3. The roll of patents up to the 1970’s was somewhat justified, though at that time, they’re stated requirements were vastly harder to satisfy than they are today. Process patents essentially destroyed what value the patent system had. If you actually loved the patent system, you would support a ban on imagination monopolies. The presumed validity of patents is gone now and that makes more work and waste for everyone. Except you and others that exploit the broken system. It’s managed to make many of you very wealthy.

4. You show me a list of patent wins for independent inventors, and I’ll build you a 10 to 1 ratio of inventors that got smacked down by the hand of patents. You can’t deny that the independent inventor gets hosed far more often than he gets paid, can you? because that’s just not supported by the statistics, staff.

5. and, I didn’t even want to respond to this one, because it’s so ridiculous, but.. here it goes: “Without patents there would be no small companies developing technologies pushing large entrenched firms.”.

So what would the small companies be doing? How would they compete? Are you suggesting that there would be no small companies if the USPTO were shuttered tomorrow? That’s funny, because nearly all of the patents that drag the system into the state that it’s in today, wouldn’t have existed until the dot com bubble really started inflating, and the USPTO was suddenly granting patents for “a process where in a user “.

So, yeah…

Jose_X (profile) says:

Re: modern patents

Oh, please, just look at open source software to see how wrong you are about the small firms not inventing things without patents.

And it’s the large firms that abuse the system.
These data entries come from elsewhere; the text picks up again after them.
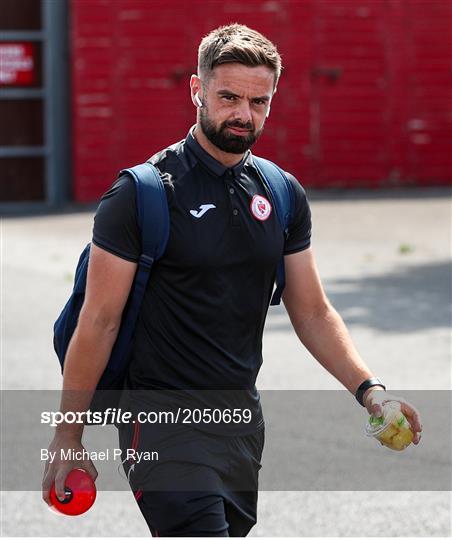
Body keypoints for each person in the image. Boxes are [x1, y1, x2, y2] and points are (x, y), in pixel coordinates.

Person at [42, 24, 422, 537]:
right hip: (159, 420)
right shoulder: (142, 193)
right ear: (196, 91)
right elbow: (100, 320)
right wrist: (69, 435)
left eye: (258, 102)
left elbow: (311, 311)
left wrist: (370, 390)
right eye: (228, 97)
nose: (244, 114)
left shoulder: (281, 193)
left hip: (242, 421)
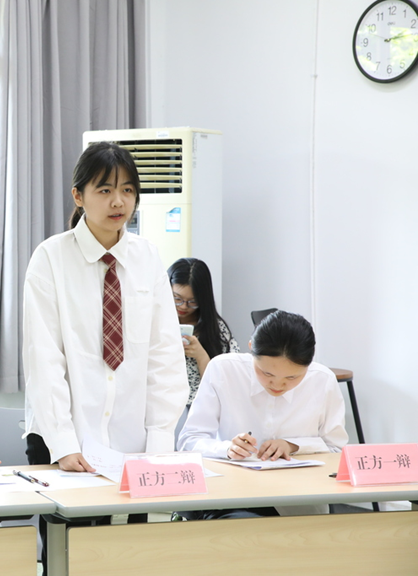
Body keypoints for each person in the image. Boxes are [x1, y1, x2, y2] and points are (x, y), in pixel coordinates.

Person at [23, 142, 188, 572]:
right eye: (105, 190)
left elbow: (165, 355)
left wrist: (159, 440)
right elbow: (44, 359)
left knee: (131, 559)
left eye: (128, 190)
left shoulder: (147, 257)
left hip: (134, 442)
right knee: (72, 561)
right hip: (66, 441)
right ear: (78, 196)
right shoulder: (50, 258)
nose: (119, 202)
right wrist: (63, 443)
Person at [177, 310, 348, 519]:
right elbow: (189, 440)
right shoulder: (224, 370)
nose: (277, 384)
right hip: (231, 497)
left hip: (297, 501)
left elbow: (336, 450)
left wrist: (293, 446)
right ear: (251, 348)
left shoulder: (322, 380)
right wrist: (227, 448)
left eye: (292, 377)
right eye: (267, 373)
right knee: (243, 525)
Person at [168, 257, 239, 438]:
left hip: (200, 406)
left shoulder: (215, 329)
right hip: (162, 401)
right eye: (177, 299)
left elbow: (229, 381)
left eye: (193, 301)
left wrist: (201, 356)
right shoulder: (155, 322)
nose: (184, 307)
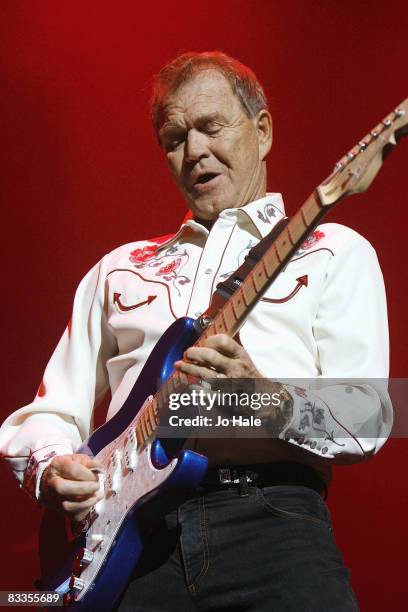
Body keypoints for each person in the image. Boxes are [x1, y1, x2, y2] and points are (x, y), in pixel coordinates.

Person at [0, 51, 392, 611]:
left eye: (212, 128)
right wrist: (53, 468)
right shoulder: (120, 267)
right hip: (132, 549)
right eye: (174, 138)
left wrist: (263, 399)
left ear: (263, 131)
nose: (195, 152)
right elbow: (47, 412)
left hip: (272, 527)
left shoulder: (333, 252)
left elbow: (371, 416)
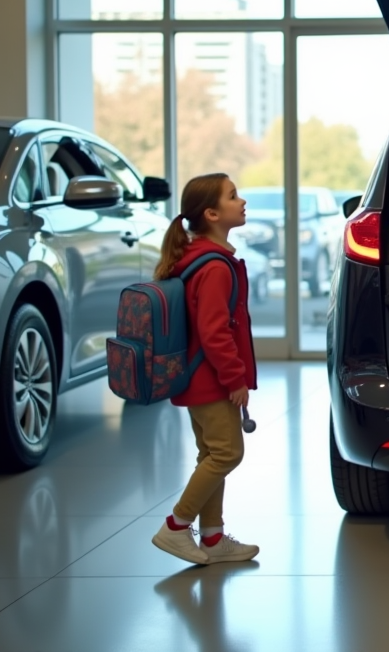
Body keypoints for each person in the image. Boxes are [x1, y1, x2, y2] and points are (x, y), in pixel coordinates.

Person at [150, 173, 260, 566]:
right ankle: (177, 527)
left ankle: (212, 537)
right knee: (227, 453)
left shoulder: (197, 258)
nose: (242, 201)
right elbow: (215, 333)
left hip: (198, 378)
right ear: (212, 213)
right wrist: (235, 380)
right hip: (212, 380)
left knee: (210, 453)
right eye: (233, 196)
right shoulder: (214, 268)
It should plainly be put into law without any changes to the market that patents can only be used against large firms if what you say is true.

Science is about information (not traditionally the subject of patents, I don’t think) and that took off after the printing press and has hit a new stride with the Internet.

Want to know what else stands out in the last 200 years? A democracy was born with many freedoms and a bunch of land and raw materials to be conquered and exploited. It’s also true that we copied many inventions that were patented elsewhere but not in the US. [and this is what other nations are doing to us now as we stagnate with monopolists calling the shots]

Gadget | Telephone Mobile (user link) says:

wow

that good info
Read some books on graph drawing and then you’ll see how much of a pain it is to draw these thing “right”. But if you think you can do better, by all means, provide a better picture.

The fact that the diagram is a mess only accentuates the fact that this patent warfare is a also a huge mess and that the patent system is definitely broken.